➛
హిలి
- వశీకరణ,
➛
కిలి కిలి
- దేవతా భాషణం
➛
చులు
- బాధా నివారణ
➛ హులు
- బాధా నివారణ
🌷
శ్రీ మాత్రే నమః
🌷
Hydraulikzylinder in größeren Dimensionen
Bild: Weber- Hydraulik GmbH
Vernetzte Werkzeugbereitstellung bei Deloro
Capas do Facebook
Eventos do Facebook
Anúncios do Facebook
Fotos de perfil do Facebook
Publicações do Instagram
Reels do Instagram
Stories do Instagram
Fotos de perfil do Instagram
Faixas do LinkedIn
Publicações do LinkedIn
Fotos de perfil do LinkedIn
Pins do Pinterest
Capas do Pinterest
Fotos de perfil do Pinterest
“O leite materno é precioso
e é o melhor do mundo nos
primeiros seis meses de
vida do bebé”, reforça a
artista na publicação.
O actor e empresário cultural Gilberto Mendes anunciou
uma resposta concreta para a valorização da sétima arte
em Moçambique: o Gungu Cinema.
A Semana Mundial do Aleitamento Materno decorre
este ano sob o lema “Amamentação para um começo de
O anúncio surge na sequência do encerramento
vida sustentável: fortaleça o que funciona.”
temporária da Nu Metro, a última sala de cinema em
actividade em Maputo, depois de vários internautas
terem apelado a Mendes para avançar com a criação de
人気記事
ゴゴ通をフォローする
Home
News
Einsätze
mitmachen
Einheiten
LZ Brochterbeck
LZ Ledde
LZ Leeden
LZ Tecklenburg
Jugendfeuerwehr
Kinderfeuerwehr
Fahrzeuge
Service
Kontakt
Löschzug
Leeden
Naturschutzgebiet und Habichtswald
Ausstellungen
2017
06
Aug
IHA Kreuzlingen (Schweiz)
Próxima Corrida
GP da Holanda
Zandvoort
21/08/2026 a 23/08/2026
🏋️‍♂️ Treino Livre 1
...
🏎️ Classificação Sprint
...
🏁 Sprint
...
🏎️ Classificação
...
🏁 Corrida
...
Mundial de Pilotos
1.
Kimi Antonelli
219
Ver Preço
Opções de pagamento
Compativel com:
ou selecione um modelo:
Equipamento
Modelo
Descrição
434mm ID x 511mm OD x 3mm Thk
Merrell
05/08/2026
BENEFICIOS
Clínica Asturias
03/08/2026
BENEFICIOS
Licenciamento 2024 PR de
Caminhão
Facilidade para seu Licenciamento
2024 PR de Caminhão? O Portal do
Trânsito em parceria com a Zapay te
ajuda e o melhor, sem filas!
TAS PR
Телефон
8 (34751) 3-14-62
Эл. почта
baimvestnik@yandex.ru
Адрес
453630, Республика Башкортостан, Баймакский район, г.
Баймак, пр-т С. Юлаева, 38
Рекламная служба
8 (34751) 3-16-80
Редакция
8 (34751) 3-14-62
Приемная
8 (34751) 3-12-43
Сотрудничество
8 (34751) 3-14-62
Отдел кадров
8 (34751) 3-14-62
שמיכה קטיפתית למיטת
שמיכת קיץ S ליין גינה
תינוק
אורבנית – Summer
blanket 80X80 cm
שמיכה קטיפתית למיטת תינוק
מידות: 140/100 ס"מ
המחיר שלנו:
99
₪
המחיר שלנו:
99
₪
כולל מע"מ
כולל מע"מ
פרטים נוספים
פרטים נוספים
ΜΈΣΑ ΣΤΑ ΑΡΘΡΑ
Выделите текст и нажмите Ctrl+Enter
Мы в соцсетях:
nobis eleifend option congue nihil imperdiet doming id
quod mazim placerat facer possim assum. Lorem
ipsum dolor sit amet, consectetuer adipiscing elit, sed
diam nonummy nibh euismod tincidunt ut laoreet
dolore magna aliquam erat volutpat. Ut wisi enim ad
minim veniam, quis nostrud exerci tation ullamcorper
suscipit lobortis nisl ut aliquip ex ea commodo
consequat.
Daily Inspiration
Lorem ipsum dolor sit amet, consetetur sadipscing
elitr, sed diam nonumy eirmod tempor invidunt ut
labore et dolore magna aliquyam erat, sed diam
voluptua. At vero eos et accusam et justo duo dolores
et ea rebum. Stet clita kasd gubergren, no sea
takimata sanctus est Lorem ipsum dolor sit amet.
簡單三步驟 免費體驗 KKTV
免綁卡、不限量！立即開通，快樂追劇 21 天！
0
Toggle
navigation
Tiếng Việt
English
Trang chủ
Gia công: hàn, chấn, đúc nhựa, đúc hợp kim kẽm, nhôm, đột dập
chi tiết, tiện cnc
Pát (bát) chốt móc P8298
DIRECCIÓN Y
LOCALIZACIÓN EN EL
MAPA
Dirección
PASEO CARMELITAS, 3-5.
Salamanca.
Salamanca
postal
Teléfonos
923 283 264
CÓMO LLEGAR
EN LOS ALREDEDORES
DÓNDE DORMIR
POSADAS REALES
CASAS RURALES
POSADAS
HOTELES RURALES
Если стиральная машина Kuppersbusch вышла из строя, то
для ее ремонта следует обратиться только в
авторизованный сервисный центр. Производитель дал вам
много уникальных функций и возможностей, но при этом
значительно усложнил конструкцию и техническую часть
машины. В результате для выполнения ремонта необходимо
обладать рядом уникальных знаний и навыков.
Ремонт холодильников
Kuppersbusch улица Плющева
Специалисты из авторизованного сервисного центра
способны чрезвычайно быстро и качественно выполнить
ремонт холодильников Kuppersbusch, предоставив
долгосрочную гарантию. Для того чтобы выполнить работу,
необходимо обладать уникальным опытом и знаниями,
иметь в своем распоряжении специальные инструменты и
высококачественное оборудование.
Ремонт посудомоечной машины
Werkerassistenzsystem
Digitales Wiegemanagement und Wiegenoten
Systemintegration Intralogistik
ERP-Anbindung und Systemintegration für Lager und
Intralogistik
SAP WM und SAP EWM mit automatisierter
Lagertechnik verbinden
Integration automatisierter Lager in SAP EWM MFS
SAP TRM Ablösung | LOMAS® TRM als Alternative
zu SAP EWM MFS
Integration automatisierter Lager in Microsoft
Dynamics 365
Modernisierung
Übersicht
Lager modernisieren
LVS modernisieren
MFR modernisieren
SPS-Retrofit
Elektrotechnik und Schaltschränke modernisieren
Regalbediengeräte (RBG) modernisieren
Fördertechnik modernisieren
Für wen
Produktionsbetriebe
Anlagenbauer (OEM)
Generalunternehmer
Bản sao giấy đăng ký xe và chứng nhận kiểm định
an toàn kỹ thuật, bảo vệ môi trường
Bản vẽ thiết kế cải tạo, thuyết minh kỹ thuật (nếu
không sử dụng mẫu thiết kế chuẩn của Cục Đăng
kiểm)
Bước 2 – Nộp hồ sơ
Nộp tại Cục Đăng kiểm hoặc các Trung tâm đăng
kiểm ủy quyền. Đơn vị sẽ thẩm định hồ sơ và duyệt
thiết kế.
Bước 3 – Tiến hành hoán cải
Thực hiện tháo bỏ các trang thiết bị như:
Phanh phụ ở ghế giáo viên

** WRITTEN TASK **
Reproduce the data shown above exactly.

** OUTPUT BELOW **
➛
హిలి
- వశీకరణ,
➛
కిలి కిలి
- దేవతా భాషణం
➛
చులు
- బాధా నివారణ
➛ హులు
- బాధా నివారణ
🌷
శ్రీ మాత్రే నమః
🌷
Hydraulikzylinder in größeren Dimensionen
Bild: Weber- Hydraulik GmbH
Vernetzte Werkzeugbereitstellung bei Deloro
Capas do Facebook
Eventos do Facebook
Anúncios do Facebook
Fotos de perfil do Facebook
Publicações do Instagram
Reels do Instagram
Stories do Instagram
Fotos de perfil do Instagram
Faixas do LinkedIn
Publicações do LinkedIn
Fotos de perfil do LinkedIn
Pins do Pinterest
Capas do Pinterest
Fotos de perfil do Pinterest
“O leite materno é precioso
e é o melhor do mundo nos
primeiros seis meses de
vida do bebé”, reforça a
artista na publicação.
O actor e empresário cultural Gilberto Mendes anunciou
uma resposta concreta para a valorização da sétima arte
em Moçambique: o Gungu Cinema.
A Semana Mundial do Aleitamento Materno decorre
este ano sob o lema “Amamentação para um começo de
O anúncio surge na sequência do encerramento
vida sustentável: fortaleça o que funciona.”
temporária da Nu Metro, a última sala de cinema em
actividade em Maputo, depois de vários internautas
terem apelado a Mendes para avançar com a criação de
人気記事
ゴゴ通をフォローする
Home
News
Einsätze
mitmachen
Einheiten
LZ Brochterbeck
LZ Ledde
LZ Leeden
LZ Tecklenburg
Jugendfeuerwehr
Kinderfeuerwehr
Fahrzeuge
Service
Kontakt
Löschzug
Leeden
Naturschutzgebiet und Habichtswald
Ausstellungen
2017
06
Aug
IHA Kreuzlingen (Schweiz)
Próxima Corrida
GP da Holanda
Zandvoort
21/08/2026 a 23/08/2026
🏋️‍♂️ Treino Livre 1
...
🏎️ Classificação Sprint
...
🏁 Sprint
...
🏎️ Classificação
...
🏁 Corrida
...
Mundial de Pilotos
1.
Kimi Antonelli
219
Ver Preço
Opções de pagamento
Compativel com:
ou selecione um modelo:
Equipamento
Modelo
Descrição
434mm ID x 511mm OD x 3mm Thk
Merrell
05/08/2026
BENEFICIOS
Clínica Asturias
03/08/2026
BENEFICIOS
Licenciamento 2024 PR de
Caminhão
Facilidade para seu Licenciamento
2024 PR de Caminhão? O Portal do
Trânsito em parceria com a Zapay te
ajuda e o melhor, sem filas!
TAS PR
Телефон
8 (34751) 3-14-62
Эл. почта
baimvestnik@yandex.ru
Адрес
453630, Республика Башкортостан, Баймакский район, г.
Баймак, пр-т С. Юлаева, 38
Рекламная служба
8 (34751) 3-16-80
Редакция
8 (34751) 3-14-62
Приемная
8 (34751) 3-12-43
Сотрудничество
8 (34751) 3-14-62
Отдел кадров
8 (34751) 3-14-62
שמיכה קטיפתית למיטת
שמיכת קיץ S ליין גינה
תינוק
אורבנית – Summer
blanket 80X80 cm
שמיכה קטיפתית למיטת תינוק
מידות: 140/100 ס"מ
המחיר שלנו:
99
₪
המחיר שלנו:
99
₪
כולל מע"מ
כולל מע"מ
פרטים נוספים
פרטים נוספים
ΜΈΣΑ ΣΤΑ ΑΡΘΡΑ
Выделите текст и нажмите Ctrl+Enter
Мы в соцсетях:
nobis eleifend option congue nihil imperdiet doming id
quod mazim placerat facer possim assum. Lorem
ipsum dolor sit amet, consectetuer adipiscing elit, sed
diam nonummy nibh euismod tincidunt ut laoreet
dolore magna aliquam erat volutpat. Ut wisi enim ad
minim veniam, quis nostrud exerci tation ullamcorper
suscipit lobortis nisl ut aliquip ex ea commodo
consequat.
Daily Inspiration
Lorem ipsum dolor sit amet, consetetur sadipscing
elitr, sed diam nonumy eirmod tempor invidunt ut
labore et dolore magna aliquyam erat, sed diam
voluptua. At vero eos et accusam et justo duo dolores
et ea rebum. Stet clita kasd gubergren, no sea
takimata sanctus est Lorem ipsum dolor sit amet.
簡單三步驟 免費體驗 KKTV
免綁卡、不限量！立即開通，快樂追劇 21 天！
0
Toggle
navigation
Tiếng Việt
English
Trang chủ
Gia công: hàn, chấn, đúc nhựa, đúc hợp kim kẽm, nhôm, đột dập
chi tiết, tiện cnc
Pát (bát) chốt móc P8298
DIRECCIÓN Y
LOCALIZACIÓN EN EL
MAPA
Dirección
PASEO CARMELITAS, 3-5.
Salamanca.
Salamanca
postal
Teléfonos
923 283 264
CÓMO LLEGAR
EN LOS ALREDEDORES
DÓNDE DORMIR
POSADAS REALES
CASAS RURALES
POSADAS
HOTELES RURALES
Если стиральная машина Kuppersbusch вышла из строя, то
для ее ремонта следует обратиться только в
авторизованный сервисный центр. Производитель дал вам
много уникальных функций и возможностей, но при этом
значительно усложнил конструкцию и техническую часть
машины. В результате для выполнения ремонта необходимо
обладать рядом уникальных знаний и навыков.
Ремонт холодильников
Kuppersbusch улица Плющева
Специалисты из авторизованного сервисного центра
способны чрезвычайно быстро и качественно выполнить
ремонт холодильников Kuppersbusch, предоставив
долгосрочную гарантию. Для того чтобы выполнить работу,
необходимо обладать уникальным опытом и знаниями,
иметь в своем распоряжении специальные инструменты и
высококачественное оборудование.
Ремонт посудомоечной машины
Werkerassistenzsystem
Digitales Wiegemanagement und Wiegenoten
Systemintegration Intralogistik
ERP-Anbindung und Systemintegration für Lager und
Intralogistik
SAP WM und SAP EWM mit automatisierter
Lagertechnik verbinden
Integration automatisierter Lager in SAP EWM MFS
SAP TRM Ablösung | LOMAS® TRM als Alternative
zu SAP EWM MFS
Integration automatisierter Lager in Microsoft
Dynamics 365
Modernisierung
Übersicht
Lager modernisieren
LVS modernisieren
MFR modernisieren
SPS-Retrofit
Elektrotechnik und Schaltschränke modernisieren
Regalbediengeräte (RBG) modernisieren
Fördertechnik modernisieren
Für wen
Produktionsbetriebe
Anlagenbauer (OEM)
Generalunternehmer
Bản sao giấy đăng ký xe và chứng nhận kiểm định
an toàn kỹ thuật, bảo vệ môi trường
Bản vẽ thiết kế cải tạo, thuyết minh kỹ thuật (nếu
không sử dụng mẫu thiết kế chuẩn của Cục Đăng
kiểm)
Bước 2 – Nộp hồ sơ
Nộp tại Cục Đăng kiểm hoặc các Trung tâm đăng
kiểm ủy quyền. Đơn vị sẽ thẩm định hồ sơ và duyệt
thiết kế.
Bước 3 – Tiến hành hoán cải
Thực hiện tháo bỏ các trang thiết bị như:
Phanh phụ ở ghế giáo viên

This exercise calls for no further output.